Count the lines in the material below that contain the word "many", and give that number alone.

Provided data:
++++++++++

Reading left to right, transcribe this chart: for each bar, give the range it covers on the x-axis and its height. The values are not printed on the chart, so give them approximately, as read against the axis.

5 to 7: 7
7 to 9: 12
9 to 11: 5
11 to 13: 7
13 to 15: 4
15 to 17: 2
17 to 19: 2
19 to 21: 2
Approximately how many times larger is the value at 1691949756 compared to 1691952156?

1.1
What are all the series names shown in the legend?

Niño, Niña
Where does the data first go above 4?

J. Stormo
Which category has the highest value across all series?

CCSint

++++++++++

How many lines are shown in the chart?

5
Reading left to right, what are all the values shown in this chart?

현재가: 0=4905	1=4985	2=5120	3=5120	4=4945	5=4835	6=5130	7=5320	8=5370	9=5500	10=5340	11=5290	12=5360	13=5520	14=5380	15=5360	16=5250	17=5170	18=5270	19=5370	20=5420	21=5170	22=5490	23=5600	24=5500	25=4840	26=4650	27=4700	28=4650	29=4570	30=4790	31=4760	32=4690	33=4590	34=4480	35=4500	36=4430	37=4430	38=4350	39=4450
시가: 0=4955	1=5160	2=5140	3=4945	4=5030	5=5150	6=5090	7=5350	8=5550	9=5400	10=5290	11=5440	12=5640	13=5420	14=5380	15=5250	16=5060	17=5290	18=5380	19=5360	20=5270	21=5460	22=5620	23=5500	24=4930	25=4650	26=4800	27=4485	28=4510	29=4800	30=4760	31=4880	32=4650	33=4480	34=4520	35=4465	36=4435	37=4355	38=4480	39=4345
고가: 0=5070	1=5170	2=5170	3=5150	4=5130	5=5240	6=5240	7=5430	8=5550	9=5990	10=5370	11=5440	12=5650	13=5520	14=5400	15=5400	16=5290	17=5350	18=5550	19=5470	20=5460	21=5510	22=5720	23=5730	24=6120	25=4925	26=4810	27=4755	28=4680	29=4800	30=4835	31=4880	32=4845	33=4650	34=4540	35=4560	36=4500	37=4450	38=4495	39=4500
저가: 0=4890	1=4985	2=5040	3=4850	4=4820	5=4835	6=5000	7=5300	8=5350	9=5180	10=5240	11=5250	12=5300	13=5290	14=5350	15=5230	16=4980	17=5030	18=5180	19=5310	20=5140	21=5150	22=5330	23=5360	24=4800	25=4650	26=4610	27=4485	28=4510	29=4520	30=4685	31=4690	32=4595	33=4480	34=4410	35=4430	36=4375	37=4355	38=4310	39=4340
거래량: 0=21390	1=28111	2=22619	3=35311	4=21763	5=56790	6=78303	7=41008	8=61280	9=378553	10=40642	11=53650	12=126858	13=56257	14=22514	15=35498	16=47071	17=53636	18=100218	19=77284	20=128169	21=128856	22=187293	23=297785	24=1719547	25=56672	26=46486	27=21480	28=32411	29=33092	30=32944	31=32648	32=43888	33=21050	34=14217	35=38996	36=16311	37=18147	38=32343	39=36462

++++++++++

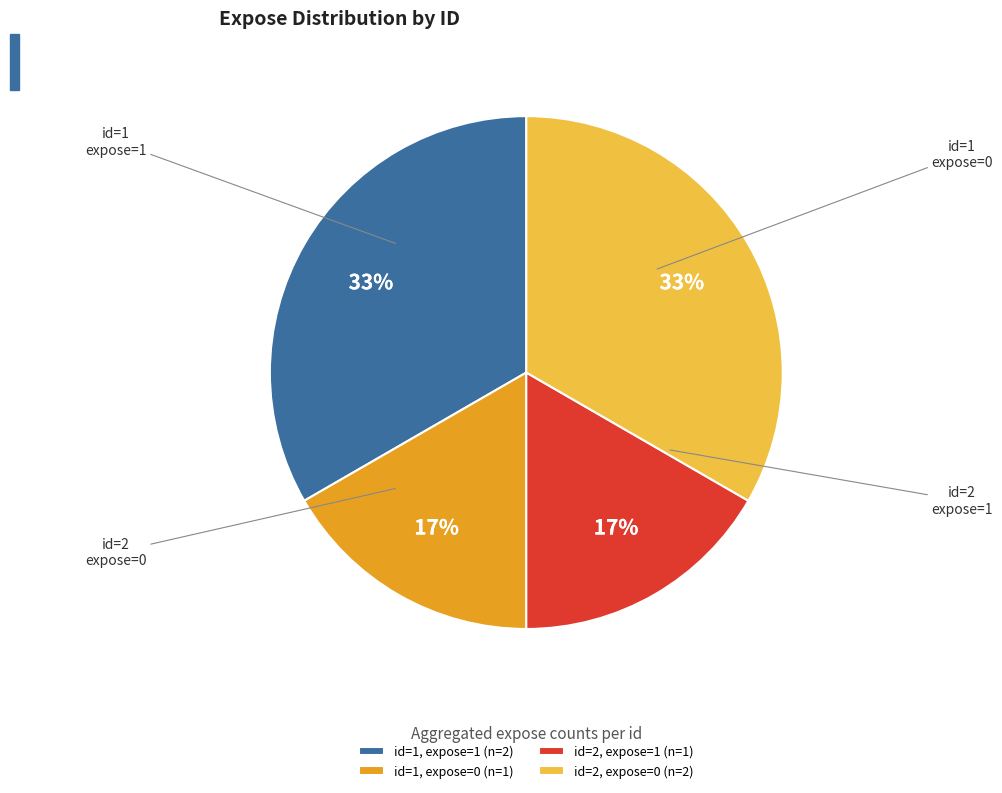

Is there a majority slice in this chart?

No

++++++++++

Result below: 2